Eurostat’s Press release states clearly that, “Euro area annual inflation was 0.5% in May 2014, down from 0.7% in April. A year earlier the rate was 1.4%. Monthly inflation was -0.1% in May 2014. European Union (EU 28) annual inflation was 0.6% in May 2014, down from 0.8% in April. A year earlier the rate was 1.6%. Monthly inflation in the EU was -0.1% in May 2014”. This is the second estimate by the EU statistical service for the May inflation. Two weeks ago it had accurately predicted this variable; at the end of last month it had released its flash estimate for May 2014 also at 0.5%.

This is not the only frightening finding of Eurostat. Yesterday’s Press release came across the inflation rate for ‘Non-energy industrial goods’ for May at a straight 0.0%. This newspaper has repeatedly observed that this category of consumer products constitute the heart of any developed economy. Those products embody the core developments of costs and pricing and set the pace for the entire system.

European Sting had noticed it

In 1 October last year the European Sting writer Elias Lacon remarked that “Unfortunately, the sector is clearly in a state or close to disinflation. According to Eurostat, price changes of non-energy industrial goods during September 2013, was restricted to only 0.3%. Subdue price changes have been haunting the sector for quite some time. All along this year the relevant inflation sub index falls steadily from slightly below the unit to a mere 0.3% in September. The reasons for this development might be a weak demand or production overcapacity or both. Whatever the causes, the fact is that this core sector of Eurozone’s economy is heading or already has entered in a disinflationary spiral”.

There is no doubt that Eurozone is heading towards the deflation area (negative inflation), given that the current tendency towards disinflation (falling but still positive inflation rate) seems to have a lot more way to go. If one doesn’t believe what Elias Lacon stated many months ago, one has better give a thought to what happened in the last meeting of ECB’s Governing Council on 5 June. On that day, Mario Draghi, the ECB President, repeatedly confirmed that the central bank governors decision (while adopting the extraordinary monetary measures to support the Eurozone economy) was in unanimity.

Why unanimity?

This means the two German central bankers participating in this Council, Sabine Lautenschläger Member of the Executive Board of the ECB and Jens Weidmann President of Deutsche Bundesbank, both voted yes. It would have been unthinkable for the two German bankers to accept those unprecedented measures, if they didn’t possess strong evidence provided by Eurostat and the ECB, proving that Eurozone could be heading to deflation or it is to be haunted by very low inflation for a very long period. Of course stagnation would accompany Eurozone all along this dangerous path.

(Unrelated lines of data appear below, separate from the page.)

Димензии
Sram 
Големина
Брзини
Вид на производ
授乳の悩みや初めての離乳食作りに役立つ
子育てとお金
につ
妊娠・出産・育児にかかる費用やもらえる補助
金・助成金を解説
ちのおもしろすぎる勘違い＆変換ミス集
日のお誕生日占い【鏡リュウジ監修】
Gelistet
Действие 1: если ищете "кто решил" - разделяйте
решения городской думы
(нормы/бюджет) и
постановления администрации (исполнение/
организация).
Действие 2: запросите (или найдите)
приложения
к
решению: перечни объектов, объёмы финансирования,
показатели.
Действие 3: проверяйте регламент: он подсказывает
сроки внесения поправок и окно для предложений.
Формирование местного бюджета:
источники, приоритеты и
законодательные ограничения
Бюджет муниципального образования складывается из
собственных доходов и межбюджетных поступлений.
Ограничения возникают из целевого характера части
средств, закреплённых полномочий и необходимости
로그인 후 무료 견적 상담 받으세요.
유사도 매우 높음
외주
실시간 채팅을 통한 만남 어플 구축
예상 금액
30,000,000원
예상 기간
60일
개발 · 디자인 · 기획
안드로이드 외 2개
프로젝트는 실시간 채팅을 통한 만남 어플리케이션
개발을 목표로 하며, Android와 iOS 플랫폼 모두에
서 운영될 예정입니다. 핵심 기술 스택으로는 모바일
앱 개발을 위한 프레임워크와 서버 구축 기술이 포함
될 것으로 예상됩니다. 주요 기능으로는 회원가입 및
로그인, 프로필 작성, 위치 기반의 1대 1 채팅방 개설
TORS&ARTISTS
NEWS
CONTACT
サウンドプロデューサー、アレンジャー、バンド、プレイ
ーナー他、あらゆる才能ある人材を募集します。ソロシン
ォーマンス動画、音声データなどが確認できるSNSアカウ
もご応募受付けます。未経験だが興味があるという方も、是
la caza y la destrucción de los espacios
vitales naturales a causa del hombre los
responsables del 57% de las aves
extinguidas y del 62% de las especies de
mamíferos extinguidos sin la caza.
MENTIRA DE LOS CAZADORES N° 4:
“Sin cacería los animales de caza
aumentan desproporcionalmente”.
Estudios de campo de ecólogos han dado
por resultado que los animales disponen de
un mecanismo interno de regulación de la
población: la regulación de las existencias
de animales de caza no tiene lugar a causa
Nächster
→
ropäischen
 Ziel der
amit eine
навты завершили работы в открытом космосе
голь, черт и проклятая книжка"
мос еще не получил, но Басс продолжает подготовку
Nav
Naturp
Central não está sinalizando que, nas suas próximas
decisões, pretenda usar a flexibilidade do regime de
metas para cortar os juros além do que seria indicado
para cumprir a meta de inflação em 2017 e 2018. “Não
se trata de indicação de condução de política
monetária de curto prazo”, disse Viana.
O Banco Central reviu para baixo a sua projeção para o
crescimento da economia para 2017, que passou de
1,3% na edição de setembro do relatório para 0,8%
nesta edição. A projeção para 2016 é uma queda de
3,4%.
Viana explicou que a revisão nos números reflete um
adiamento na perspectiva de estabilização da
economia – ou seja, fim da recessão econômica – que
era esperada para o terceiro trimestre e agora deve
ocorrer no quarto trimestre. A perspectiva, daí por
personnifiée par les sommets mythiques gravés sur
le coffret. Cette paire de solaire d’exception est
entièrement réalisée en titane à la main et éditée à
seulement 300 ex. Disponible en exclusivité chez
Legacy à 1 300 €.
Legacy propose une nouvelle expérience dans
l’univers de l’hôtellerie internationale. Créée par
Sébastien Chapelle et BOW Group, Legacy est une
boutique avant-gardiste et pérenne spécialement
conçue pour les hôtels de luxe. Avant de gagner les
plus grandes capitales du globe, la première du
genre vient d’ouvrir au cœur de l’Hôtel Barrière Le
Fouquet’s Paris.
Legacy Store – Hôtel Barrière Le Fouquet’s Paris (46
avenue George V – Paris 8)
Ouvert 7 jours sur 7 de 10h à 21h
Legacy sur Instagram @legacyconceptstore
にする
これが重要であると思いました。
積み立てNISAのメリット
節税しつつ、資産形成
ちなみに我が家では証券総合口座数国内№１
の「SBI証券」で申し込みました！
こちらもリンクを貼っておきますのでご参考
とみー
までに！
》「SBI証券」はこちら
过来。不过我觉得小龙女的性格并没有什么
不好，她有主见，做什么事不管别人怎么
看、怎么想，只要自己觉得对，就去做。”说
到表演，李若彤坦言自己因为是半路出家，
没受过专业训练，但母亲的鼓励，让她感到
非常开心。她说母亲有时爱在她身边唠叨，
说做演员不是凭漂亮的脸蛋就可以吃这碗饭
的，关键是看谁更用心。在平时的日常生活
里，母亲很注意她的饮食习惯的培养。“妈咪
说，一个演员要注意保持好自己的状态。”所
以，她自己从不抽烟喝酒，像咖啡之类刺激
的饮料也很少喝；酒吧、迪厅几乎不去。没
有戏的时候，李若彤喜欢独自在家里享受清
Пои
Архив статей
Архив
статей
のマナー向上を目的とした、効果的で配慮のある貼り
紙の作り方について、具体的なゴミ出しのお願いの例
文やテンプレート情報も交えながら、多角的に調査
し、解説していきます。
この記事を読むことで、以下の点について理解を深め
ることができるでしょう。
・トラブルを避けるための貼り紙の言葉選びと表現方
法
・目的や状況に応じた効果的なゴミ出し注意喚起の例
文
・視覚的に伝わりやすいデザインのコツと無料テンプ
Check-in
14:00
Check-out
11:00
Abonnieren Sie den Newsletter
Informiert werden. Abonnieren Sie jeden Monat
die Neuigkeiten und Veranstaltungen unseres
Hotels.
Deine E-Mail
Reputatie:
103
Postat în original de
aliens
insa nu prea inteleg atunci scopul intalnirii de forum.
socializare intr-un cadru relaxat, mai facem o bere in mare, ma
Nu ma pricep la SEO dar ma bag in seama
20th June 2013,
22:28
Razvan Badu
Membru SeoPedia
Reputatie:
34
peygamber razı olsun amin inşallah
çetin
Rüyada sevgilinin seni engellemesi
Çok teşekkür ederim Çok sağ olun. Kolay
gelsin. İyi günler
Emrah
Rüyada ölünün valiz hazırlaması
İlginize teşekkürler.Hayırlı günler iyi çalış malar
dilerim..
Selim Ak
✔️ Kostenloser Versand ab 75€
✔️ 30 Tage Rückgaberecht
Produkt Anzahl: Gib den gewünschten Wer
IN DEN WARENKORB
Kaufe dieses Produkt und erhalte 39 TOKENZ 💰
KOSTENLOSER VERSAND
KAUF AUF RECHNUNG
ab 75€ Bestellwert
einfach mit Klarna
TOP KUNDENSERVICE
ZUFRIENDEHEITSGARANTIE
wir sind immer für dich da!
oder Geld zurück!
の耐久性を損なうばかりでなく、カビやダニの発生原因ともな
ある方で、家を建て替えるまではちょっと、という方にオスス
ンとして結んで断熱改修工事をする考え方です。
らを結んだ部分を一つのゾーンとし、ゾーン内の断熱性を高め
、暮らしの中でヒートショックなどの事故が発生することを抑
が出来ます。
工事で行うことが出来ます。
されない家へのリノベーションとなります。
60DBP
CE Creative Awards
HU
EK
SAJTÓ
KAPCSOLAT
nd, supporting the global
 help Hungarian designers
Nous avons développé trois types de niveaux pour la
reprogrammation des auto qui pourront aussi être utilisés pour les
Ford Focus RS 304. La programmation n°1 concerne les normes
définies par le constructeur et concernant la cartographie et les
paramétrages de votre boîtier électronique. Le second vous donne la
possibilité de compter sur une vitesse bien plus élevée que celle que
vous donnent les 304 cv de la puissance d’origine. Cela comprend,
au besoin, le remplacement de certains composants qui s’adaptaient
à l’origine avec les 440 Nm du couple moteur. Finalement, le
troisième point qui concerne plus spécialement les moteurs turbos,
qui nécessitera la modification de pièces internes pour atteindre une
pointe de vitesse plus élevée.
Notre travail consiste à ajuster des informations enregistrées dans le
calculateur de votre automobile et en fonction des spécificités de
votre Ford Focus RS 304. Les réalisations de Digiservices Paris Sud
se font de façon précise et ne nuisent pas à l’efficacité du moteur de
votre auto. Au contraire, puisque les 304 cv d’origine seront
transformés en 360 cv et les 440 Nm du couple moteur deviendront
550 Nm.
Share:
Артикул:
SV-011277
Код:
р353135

At the same time, the German Minister of Finance and architect of his country’s overall economic strategy in Eurozone, Wolfgang Schäuble, had openly demanded an increase of interest rates, despite the reduction the ECB had just decided. If the two German bankers didn’t possess strong evidence to contradict Schäuble’s argument over monetary policy, they would have denied the measures. Instead, the reduction of the interest rates and the extraordinary monetary actions were adopted unanimously by the central bank’s Governing Council, including the two German votes.

All this above analysis proves beyond reasonable doubt the existence of evidence that Eurozone is heading towards a very long period of close to zero inflation or even deflation. Hopefully, the extraordinary instruments just adopted by the ECB and probably more of the same kind being ready in the pipeline, will change all that. The much-needed resumption of economic activities however should be substantive and start bringing down the dreadful unemployment rates which presently plague more than half Eurozone. Otherwise, the entire single money edifice may start declining soon, even in the political level.